People love talking about baby names, and so the time of year when Retraite Québec announces the most popular names of the year is always a tempting fruit for a journalist looking for a quick story.
Unfortunately, the top five names doesn’t tell us that much. Liam and Olivia have been popular for a while now, and the top five doesn’t change that much year to year. Some journalists go a bit further and look at the end of the list for more unusual names (misspellings, mashed-up names, or words you wouldn’t think of as names), which can be amusing if you can avoid making fun of a name in a language you don’t understand.

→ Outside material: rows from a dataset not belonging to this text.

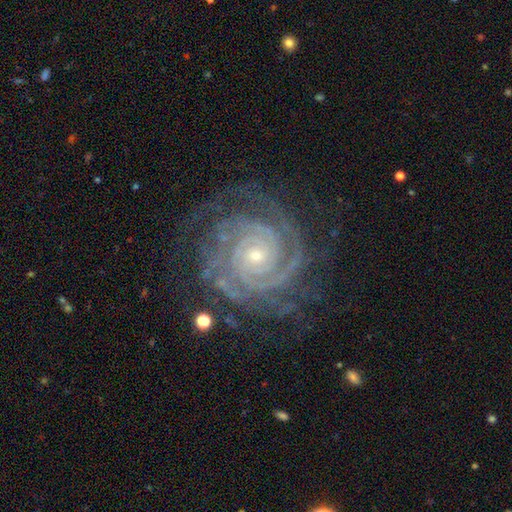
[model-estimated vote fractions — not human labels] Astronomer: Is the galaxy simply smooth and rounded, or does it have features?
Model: featured or disk — 92%.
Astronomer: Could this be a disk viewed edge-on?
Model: no — 98%.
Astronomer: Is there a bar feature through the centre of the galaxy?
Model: no — 74%.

Rather than just look at the most and least popular, I decided to see if I can suss out some trends. So I took the full data set, with almost 400,000 first names, and added a column calculating how many times they were used in the past 10 years versus the past 40 years. Normally this would be about 25%, but many names have gotten much more or much less popular.

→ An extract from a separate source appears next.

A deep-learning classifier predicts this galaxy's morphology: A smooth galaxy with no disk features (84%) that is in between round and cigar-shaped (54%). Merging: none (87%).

A few caveats about these lists:
- The database only goes back to 1980, so names that had already fallen out of favour by then won’t show up.
- I’m assuming the database is correct. There may be errors here throwing off the results.
- The lists are separated by gender because it’s two different data sets. In several cases names have gotten less popular because they’re traditionally associated with the other gender. Combining them would take a while and probably crash my computer.
- For data entry cleanup reasons, I’ve excluded compound names from these lists (whether they have a hyphen or a space separating them) as well as names that are in the database as just one letter (which I assume are initials incorrectly coded as names). I’ve also set minimums for the number of times a name has to be used to weed out outliers.
- Since the database does not include accents, I have not included them here.